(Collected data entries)
+++
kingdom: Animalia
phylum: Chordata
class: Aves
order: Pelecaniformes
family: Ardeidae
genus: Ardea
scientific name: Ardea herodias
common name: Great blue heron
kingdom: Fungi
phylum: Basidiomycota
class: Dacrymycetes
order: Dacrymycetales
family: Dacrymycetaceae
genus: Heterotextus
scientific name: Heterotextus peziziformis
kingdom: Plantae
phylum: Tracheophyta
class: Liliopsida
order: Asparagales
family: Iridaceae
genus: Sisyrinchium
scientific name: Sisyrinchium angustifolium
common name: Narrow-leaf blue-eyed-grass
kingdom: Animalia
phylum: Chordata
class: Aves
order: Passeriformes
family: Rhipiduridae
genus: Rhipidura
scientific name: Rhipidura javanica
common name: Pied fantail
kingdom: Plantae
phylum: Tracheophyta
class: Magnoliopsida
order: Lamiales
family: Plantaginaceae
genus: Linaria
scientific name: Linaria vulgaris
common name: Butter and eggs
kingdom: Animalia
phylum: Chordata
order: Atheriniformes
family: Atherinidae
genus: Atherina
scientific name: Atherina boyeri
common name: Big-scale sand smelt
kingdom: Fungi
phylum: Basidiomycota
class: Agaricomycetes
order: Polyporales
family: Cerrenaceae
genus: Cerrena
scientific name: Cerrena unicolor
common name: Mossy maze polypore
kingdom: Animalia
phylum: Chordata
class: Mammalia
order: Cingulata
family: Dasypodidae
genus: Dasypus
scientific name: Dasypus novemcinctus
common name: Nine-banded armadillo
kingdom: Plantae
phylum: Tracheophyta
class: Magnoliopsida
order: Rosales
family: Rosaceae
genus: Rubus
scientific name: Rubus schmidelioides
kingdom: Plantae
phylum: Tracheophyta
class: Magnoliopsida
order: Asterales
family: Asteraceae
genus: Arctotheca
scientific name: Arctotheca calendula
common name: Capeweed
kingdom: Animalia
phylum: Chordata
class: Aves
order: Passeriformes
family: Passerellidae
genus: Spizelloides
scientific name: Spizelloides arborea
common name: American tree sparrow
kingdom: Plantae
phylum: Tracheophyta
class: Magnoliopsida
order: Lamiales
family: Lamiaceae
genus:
+++
Reproduce every line of the material above word for word.

kingdom: Animalia
phylum: Chordata
class: Aves
order: Pelecaniformes
family: Ardeidae
genus: Ardea
scientific name: Ardea herodias
common name: Great blue heron
kingdom: Fungi
phylum: Basidiomycota
class: Dacrymycetes
order: Dacrymycetales
family: Dacrymycetaceae
genus: Heterotextus
scientific name: Heterotextus peziziformis
kingdom: Plantae
phylum: Tracheophyta
class: Liliopsida
order: Asparagales
family: Iridaceae
genus: Sisyrinchium
scientific name: Sisyrinchium angustifolium
common name: Narrow-leaf blue-eyed-grass
kingdom: Animalia
phylum: Chordata
class: Aves
order: Passeriformes
family: Rhipiduridae
genus: Rhipidura
scientific name: Rhipidura javanica
common name: Pied fantail
kingdom: Plantae
phylum: Tracheophyta
class: Magnoliopsida
order: Lamiales
family: Plantaginaceae
genus: Linaria
scientific name: Linaria vulgaris
common name: Butter and eggs
kingdom: Animalia
phylum: Chordata
order: Atheriniformes
family: Atherinidae
genus: Atherina
scientific name: Atherina boyeri
common name: Big-scale sand smelt
kingdom: Fungi
phylum: Basidiomycota
class: Agaricomycetes
order: Polyporales
family: Cerrenaceae
genus: Cerrena
scientific name: Cerrena unicolor
common name: Mossy maze polypore
kingdom: Animalia
phylum: Chordata
class: Mammalia
order: Cingulata
family: Dasypodidae
genus: Dasypus
scientific name: Dasypus novemcinctus
common name: Nine-banded armadillo
kingdom: Plantae
phylum: Tracheophyta
class: Magnoliopsida
order: Rosales
family: Rosaceae
genus: Rubus
scientific name: Rubus schmidelioides
kingdom: Plantae
phylum: Tracheophyta
class: Magnoliopsida
order: Asterales
family: Asteraceae
genus: Arctotheca
scientific name: Arctotheca calendula
common name: Capeweed
kingdom: Animalia
phylum: Chordata
class: Aves
order: Passeriformes
family: Passerellidae
genus: Spizelloides
scientific name: Spizelloides arborea
common name: American tree sparrow
kingdom: Plantae
phylum: Tracheophyta
class: Magnoliopsida
order: Lamiales
family: Lamiaceae
genus:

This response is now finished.